Transition-Metal Catalysts for Formic Acid Decomposition

Catalytic activity volcano for formic acid decomposition into H2 and CO2 on (211) transition-metal surfaces. The logarithms of the turnover frequencies (TOF) were plotted as functions of CO and OH adsorption energies (ECO and EOH). The white dashed line illustrates the interpolation concept of adsorption energy used to identify potentially active binary alloys for formic acid decomposition into H2 and CO2.

Hydrogen stored in formic acid can be released on demand by decomposing formic acid into H2 and CO2 over suitable catalyst materials.

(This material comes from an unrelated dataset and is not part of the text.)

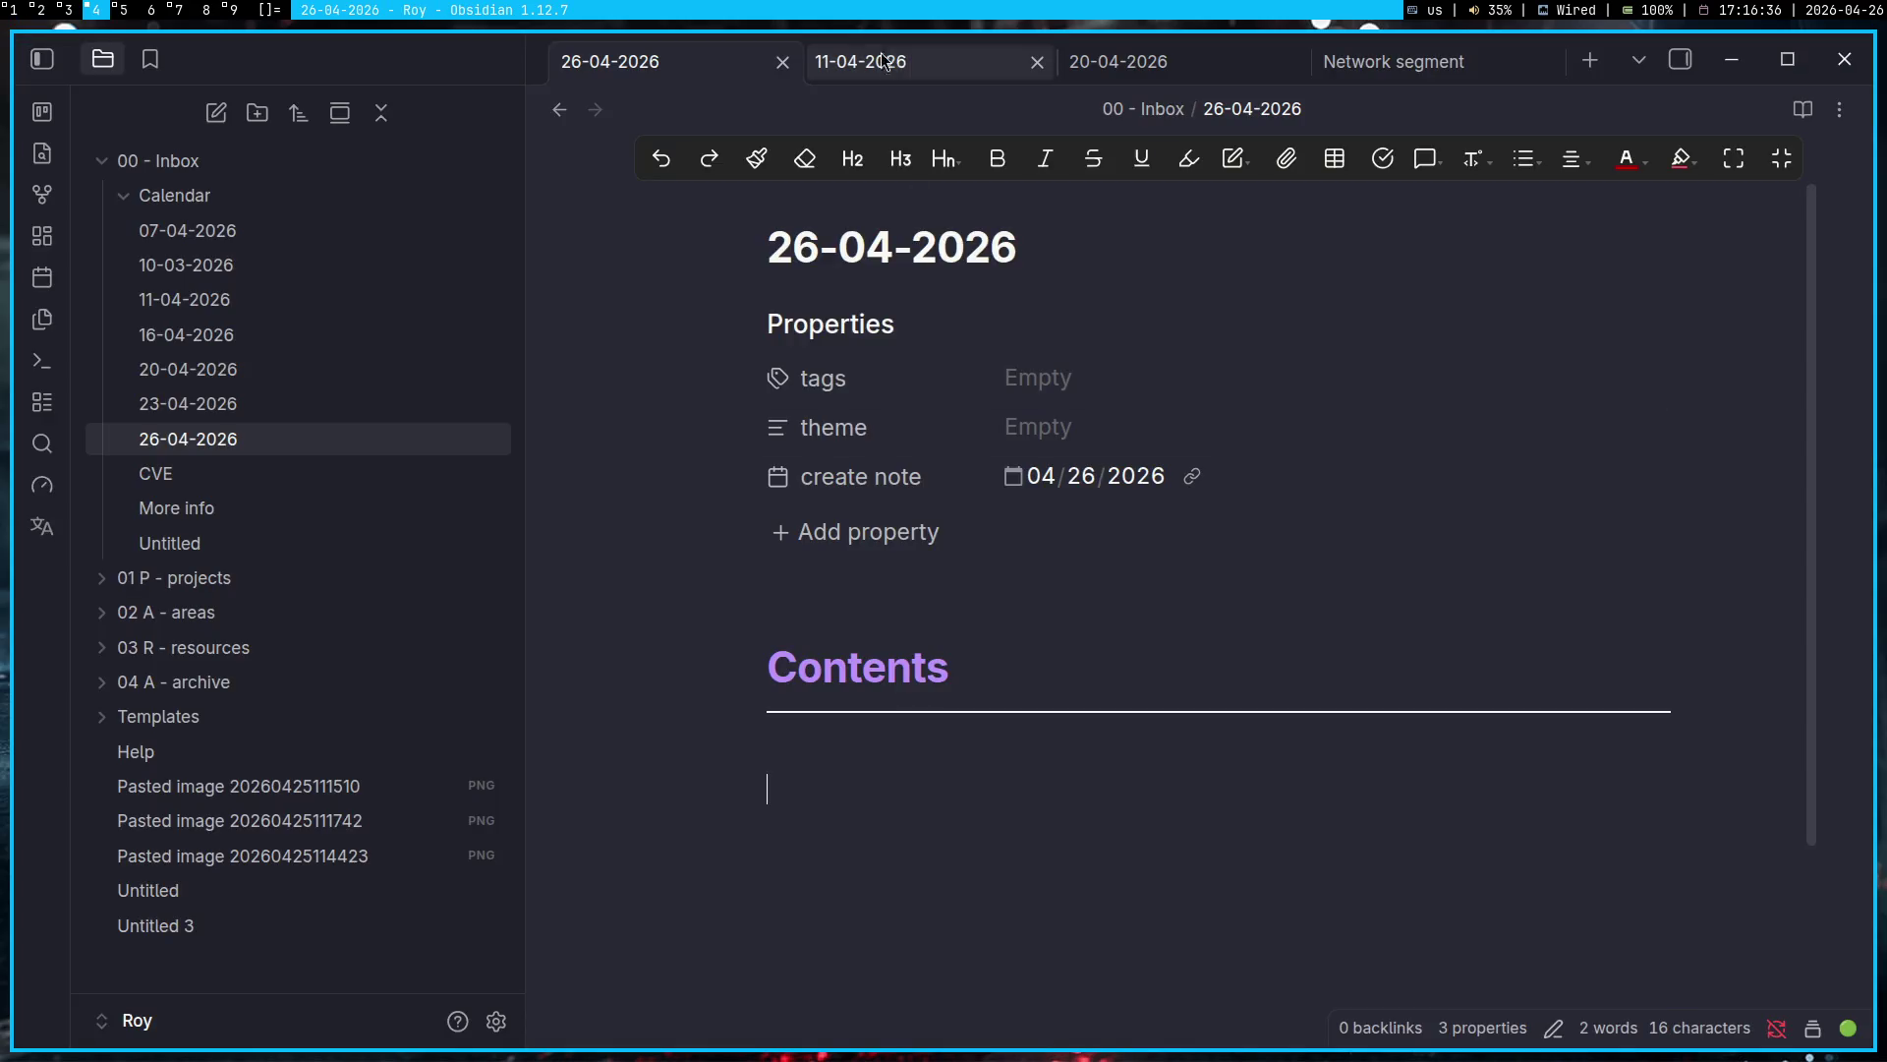
Step: Look through the 11-04-2026 and 20-04-2026 notes, then open 23-04-2026's GOST SOCKS5 example on port 1338
{"action": "left_click", "coordinate": [893, 61]}
{"action": "scroll", "coordinate": [1062, 424], "scroll_direction": "up", "scroll_amount": 10}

Researchers at SUNCAT employed density functional theory calculations to investigate the reaction mechanism and the energetics of formic acid decomposition on Ag, Cu, Pd, Pt and Rh surfaces. They found that formic acid decomposition proceeds via dehydrogenation rather than dehydration on most transition-metal surfaces, although the minimum energy pathway varies depending on the surface. Scaling relations of adsorption energies have been used succesfully to describe adsorption energies of the reaction species in terms of two independent descriptors: CO and OH adsorption energies. By incorporating these scaling relations in a microkinetic model, the kinetics of formic acid decomposition have been obtained as functions of the two descriptors (see figure). The trends in catalytic activity and selectivity from one transition-metal surface to another, obtained from the first principles, are in agreement with those obtained from experiments. Importantly, the interpolation concept of adsorption eneries can be used to quickly identify potentially interesting alloy catalyst materials for formic acid decomposition into H2 and CO2.